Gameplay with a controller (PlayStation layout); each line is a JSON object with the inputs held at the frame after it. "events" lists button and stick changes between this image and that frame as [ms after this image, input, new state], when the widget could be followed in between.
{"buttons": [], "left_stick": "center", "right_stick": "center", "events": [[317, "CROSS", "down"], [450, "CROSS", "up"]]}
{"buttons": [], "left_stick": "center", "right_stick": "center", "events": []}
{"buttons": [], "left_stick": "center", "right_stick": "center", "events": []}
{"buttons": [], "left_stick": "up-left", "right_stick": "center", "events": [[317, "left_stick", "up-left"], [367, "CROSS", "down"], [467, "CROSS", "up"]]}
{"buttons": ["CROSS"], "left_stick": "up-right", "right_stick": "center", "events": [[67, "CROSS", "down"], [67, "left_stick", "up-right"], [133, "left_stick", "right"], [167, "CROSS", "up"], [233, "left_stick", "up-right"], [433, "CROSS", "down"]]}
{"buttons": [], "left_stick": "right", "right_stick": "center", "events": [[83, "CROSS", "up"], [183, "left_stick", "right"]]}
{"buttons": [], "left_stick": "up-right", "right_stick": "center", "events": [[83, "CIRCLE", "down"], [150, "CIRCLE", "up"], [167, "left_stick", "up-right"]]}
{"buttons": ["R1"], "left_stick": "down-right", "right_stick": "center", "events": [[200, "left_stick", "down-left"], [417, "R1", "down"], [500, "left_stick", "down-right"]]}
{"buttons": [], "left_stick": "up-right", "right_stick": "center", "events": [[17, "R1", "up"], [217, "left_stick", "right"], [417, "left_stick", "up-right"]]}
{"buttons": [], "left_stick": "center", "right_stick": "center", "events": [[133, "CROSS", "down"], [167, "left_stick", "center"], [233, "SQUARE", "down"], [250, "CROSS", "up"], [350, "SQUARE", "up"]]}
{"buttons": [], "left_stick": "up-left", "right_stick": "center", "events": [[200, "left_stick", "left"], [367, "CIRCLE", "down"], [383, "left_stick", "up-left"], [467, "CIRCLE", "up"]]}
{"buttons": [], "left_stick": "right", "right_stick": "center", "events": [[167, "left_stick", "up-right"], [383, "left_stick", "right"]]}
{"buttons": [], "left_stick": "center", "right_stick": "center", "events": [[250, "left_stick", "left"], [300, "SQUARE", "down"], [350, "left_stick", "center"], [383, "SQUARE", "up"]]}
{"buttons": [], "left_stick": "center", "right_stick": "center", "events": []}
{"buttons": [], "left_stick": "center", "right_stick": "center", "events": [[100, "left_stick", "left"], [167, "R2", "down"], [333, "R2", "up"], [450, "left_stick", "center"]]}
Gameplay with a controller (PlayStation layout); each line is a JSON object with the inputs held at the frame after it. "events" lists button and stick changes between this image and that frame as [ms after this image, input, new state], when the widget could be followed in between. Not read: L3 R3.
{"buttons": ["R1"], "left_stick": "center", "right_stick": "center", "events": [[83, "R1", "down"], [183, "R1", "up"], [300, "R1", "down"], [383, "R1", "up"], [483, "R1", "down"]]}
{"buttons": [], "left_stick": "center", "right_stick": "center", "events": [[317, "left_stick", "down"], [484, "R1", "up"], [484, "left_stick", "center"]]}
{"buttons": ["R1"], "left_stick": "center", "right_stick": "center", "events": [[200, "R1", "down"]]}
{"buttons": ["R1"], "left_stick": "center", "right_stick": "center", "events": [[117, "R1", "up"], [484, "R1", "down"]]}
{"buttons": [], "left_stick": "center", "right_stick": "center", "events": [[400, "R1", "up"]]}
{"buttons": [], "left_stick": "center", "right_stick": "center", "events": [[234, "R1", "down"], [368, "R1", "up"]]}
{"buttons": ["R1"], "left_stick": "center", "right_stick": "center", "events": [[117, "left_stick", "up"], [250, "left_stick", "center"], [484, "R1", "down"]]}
────────
## Exercise details
Every record should be printed again exactly as it reads.

## Answer section
Gameplay with a controller (PlayStation layout); each line is a JSON object with the inputs held at the frame after it. "events" lists button and stick changes between this image and that frame as [ms after this image, input, new state], when the widget could be followed in between.
{"buttons": [], "left_stick": "center", "right_stick": "center", "events": [[317, "CROSS", "down"], [450, "CROSS", "up"]]}
{"buttons": [], "left_stick": "center", "right_stick": "center", "events": []}
{"buttons": [], "left_stick": "center", "right_stick": "center", "events": []}
{"buttons": [], "left_stick": "up-left", "right_stick": "center", "events": [[317, "left_stick", "up-left"], [367, "CROSS", "down"], [467, "CROSS", "up"]]}
{"buttons": ["CROSS"], "left_stick": "up-right", "right_stick": "center", "events": [[67, "CROSS", "down"], [67, "left_stick", "up-right"], [133, "left_stick", "right"], [167, "CROSS", "up"], [233, "left_stick", "up-right"], [433, "CROSS", "down"]]}
{"buttons": [], "left_stick": "right", "right_stick": "center", "events": [[83, "CROSS", "up"], [183, "left_stick", "right"]]}
{"buttons": [], "left_stick": "up-right", "right_stick": "center", "events": [[83, "CIRCLE", "down"], [150, "CIRCLE", "up"], [167, "left_stick", "up-right"]]}
{"buttons": ["R1"], "left_stick": "down-right", "right_stick": "center", "events": [[200, "left_stick", "down-left"], [417, "R1", "down"], [500, "left_stick", "down-right"]]}
{"buttons": [], "left_stick": "up-right", "right_stick": "center", "events": [[17, "R1", "up"], [217, "left_stick", "right"], [417, "left_stick", "up-right"]]}
{"buttons": [], "left_stick": "center", "right_stick": "center", "events": [[133, "CROSS", "down"], [167, "left_stick", "center"], [233, "SQUARE", "down"], [250, "CROSS", "up"], [350, "SQUARE", "up"]]}
{"buttons": [], "left_stick": "up-left", "right_stick": "center", "events": [[200, "left_stick", "left"], [367, "CIRCLE", "down"], [383, "left_stick", "up-left"], [467, "CIRCLE", "up"]]}
{"buttons": [], "left_stick": "right", "right_stick": "center", "events": [[167, "left_stick", "up-right"], [383, "left_stick", "right"]]}
{"buttons": [], "left_stick": "center", "right_stick": "center", "events": [[250, "left_stick", "left"], [300, "SQUARE", "down"], [350, "left_stick", "center"], [383, "SQUARE", "up"]]}
{"buttons": [], "left_stick": "center", "right_stick": "center", "events": []}
{"buttons": [], "left_stick": "center", "right_stick": "center", "events": [[100, "left_stick", "left"], [167, "R2", "down"], [333, "R2", "up"], [450, "left_stick", "center"]]}
Gameplay with a controller (PlayStation layout); each line is a JSON object with the inputs held at the frame after it. "events" lists button and stick changes between this image and that frame as [ms after this image, input, new state], when the widget could be followed in between. Not read: L3 R3.
{"buttons": ["R1"], "left_stick": "center", "right_stick": "center", "events": [[83, "R1", "down"], [183, "R1", "up"], [300, "R1", "down"], [383, "R1", "up"], [483, "R1", "down"]]}
{"buttons": [], "left_stick": "center", "right_stick": "center", "events": [[317, "left_stick", "down"], [484, "R1", "up"], [484, "left_stick", "center"]]}
{"buttons": ["R1"], "left_stick": "center", "right_stick": "center", "events": [[200, "R1", "down"]]}
{"buttons": ["R1"], "left_stick": "center", "right_stick": "center", "events": [[117, "R1", "up"], [484, "R1", "down"]]}
{"buttons": [], "left_stick": "center", "right_stick": "center", "events": [[400, "R1", "up"]]}
{"buttons": [], "left_stick": "center", "right_stick": "center", "events": [[234, "R1", "down"], [368, "R1", "up"]]}
{"buttons": ["R1"], "left_stick": "center", "right_stick": "center", "events": [[117, "left_stick", "up"], [250, "left_stick", "center"], [484, "R1", "down"]]}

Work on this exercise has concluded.